How does C handle binary operators? Does the standard require compilers to cast it to the LVALUE or needn't it?

The concrete problem I discovered looks as follows:

``````typedef union {
unsigned long _Data;
struct {
unsigned long  _Reserved    : 28;
unsigned long  _Info        : 1;
unsigned long  _Reserved2   : 3;
};
} S_INFO;

S_INFO Variable;
``````

With these defines, the instruction

``````Variable._Data &= ~3uL;
``````

compiles different than the instruction

``````Variable._Data &= ~3u;
``````

In the 16 bit architecture at hand, int is 2 bytes wide and long is 4 bytes wide.

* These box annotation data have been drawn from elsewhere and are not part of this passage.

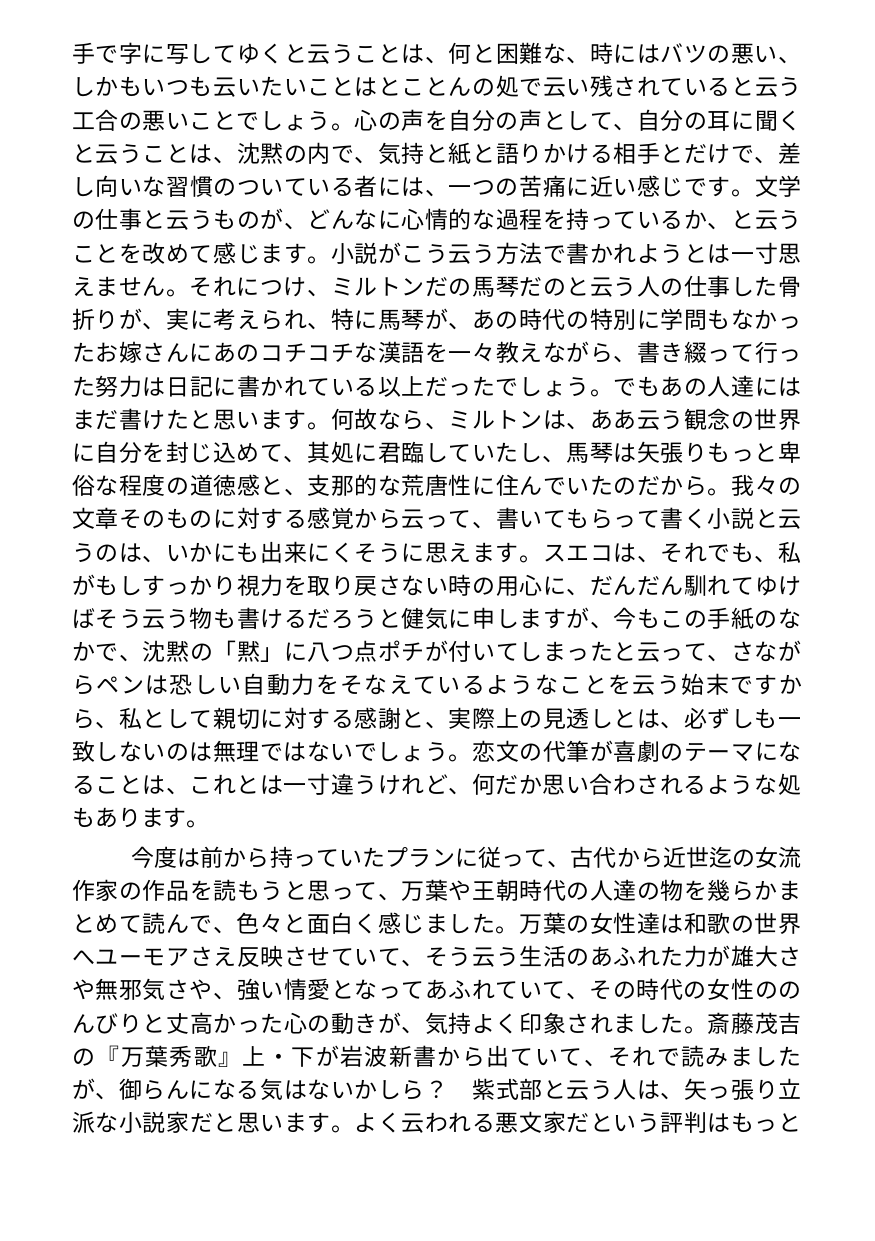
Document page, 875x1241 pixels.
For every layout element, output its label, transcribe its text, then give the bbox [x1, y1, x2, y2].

text 今度は前から持っていたプランに従って、古代から近世迄の女流作家の作品を読もうと思って、万葉や王朝時代の人達の物を幾らかまとめて読んで、色々と面白く感じました。万葉の女性達は和歌の世界へユーモアさえ反映させていて、そう云う生活のあふれた力が雄大さや無邪気さや、強い情愛となってあふれていて、その時代の女性ののんびりと丈高かった心の動きが、気持よく印象されました。斎藤茂吉の『万葉秀歌』上・下が岩波新書から出ていて、それで読みましたが、御らんになる気はないかしら？ 紫式部と云う人は、矢っ張り立派な小説家だと思います。よく云われる悪文家だという評判はもっと [72, 839, 802, 1138]
text 手で字に写してゆくと云うことは、何と困難な、時にはバツの悪い、しかもいつも云いたいことはとことんの処で云い残されていると云う工合の悪いことでしょう。心の声を自分の声として、自分の耳に聞くと云うことは、沈黙の内で、気持と紙と語りかける相手とだけで、差し向いな習慣のついている者には、一つの苦痛に近い感じです。文学の仕事と云うものが、どんなに心情的な過程を持っているか、と云うことを改めて感じます。小説がこう云う方法で書かれようとは一寸思えません。それにつけ、ミルトンだの馬琴だのと云う人の仕事した骨折りが、実に考えられ、特に馬琴が、あの時代の特別に学問もなかったお嫁さんにあのコチコチな漢語を一々教えながら、書き綴って行った努力は日記に書かれている以上だったでしょう。でもあの人達にはまだ書けたと思います。何故なら、ミルトンは、ああ云う観念の世界に自分を封じ込めて、其処に君臨していたし、馬琴は矢張りもっと卑俗な程度の道徳感と、支那的な荒唐性に住んでいたのだから。我々の文章そのものに対する感覚から云って、書いてもらって書く小説と云うのは、いかにも出来にくそうに思えます。スエコは、それでも、私がもしすっかり視力を取り戻さない時の用心に、だんだん馴れてゆけばそう云う物も書けるだろうと健気に申しますが、今もこの手紙のなかで、沈黙の「黙」に八つ点ポチが付いてしまったと云って、さながらペンは恐しい自動力をそなえているようなことを云う始末ですから、私として親切に対する感謝と、実際上の見透しとは、必ずしも一致しないのは無理ではないでしょう。恋文の代筆が喜劇のテーマになることは、これとは一寸違うけれど、何だか思い合わされるような処もあります。 [72, 36, 802, 833]
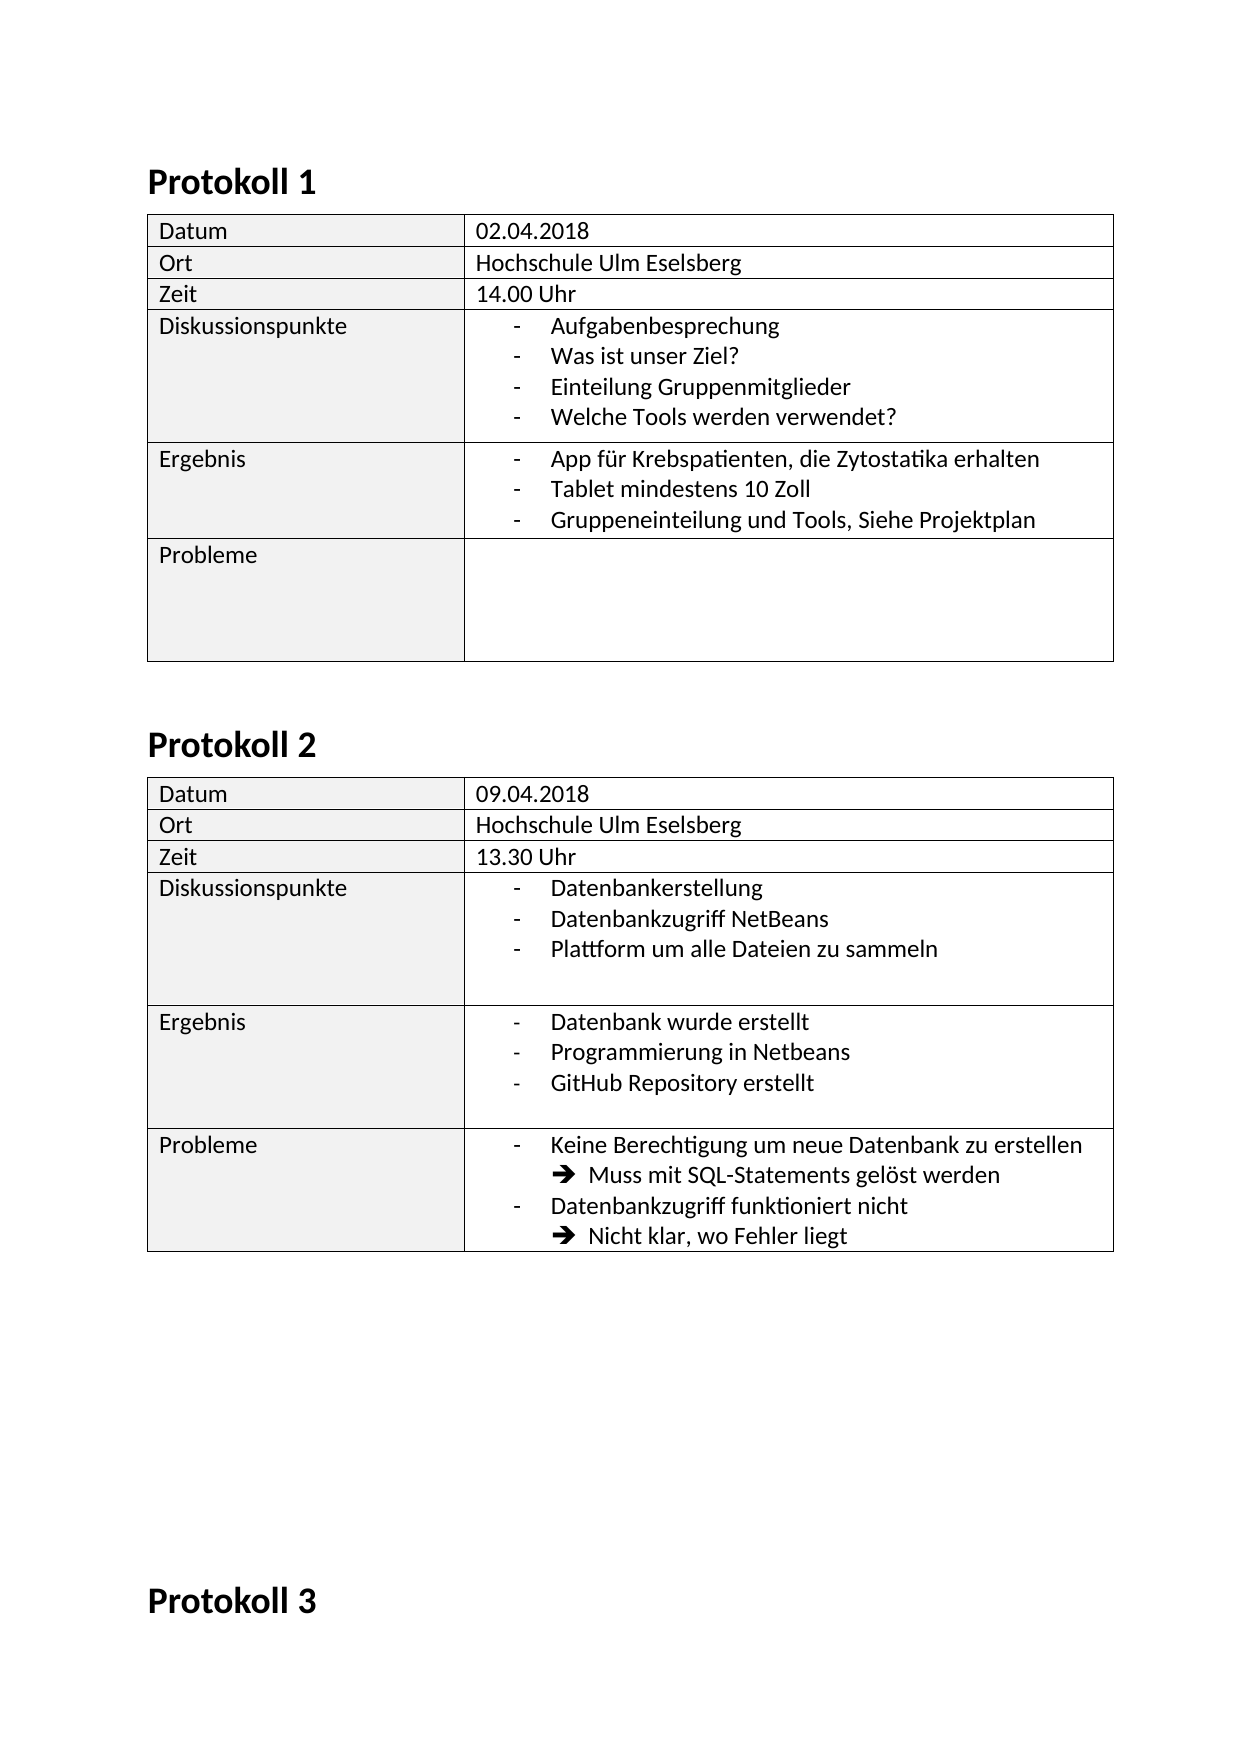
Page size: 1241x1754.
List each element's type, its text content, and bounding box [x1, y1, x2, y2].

The compiler seems to apply the & operator to the width of the literal (RVALUE), not to the width of the LVALUE Variable._Data.

Did I discover a a compiler bug or is this correct behaviour according to the C standard?

The instruction `Variable._Data &= ~3uL;` causes an unsigned long literal to be ANDed with a long value.
The instruction `Variable._Data &= ~3u;` takes an unsigned (not long) literal, zero-extends it to long, and then ANDs it with a long value.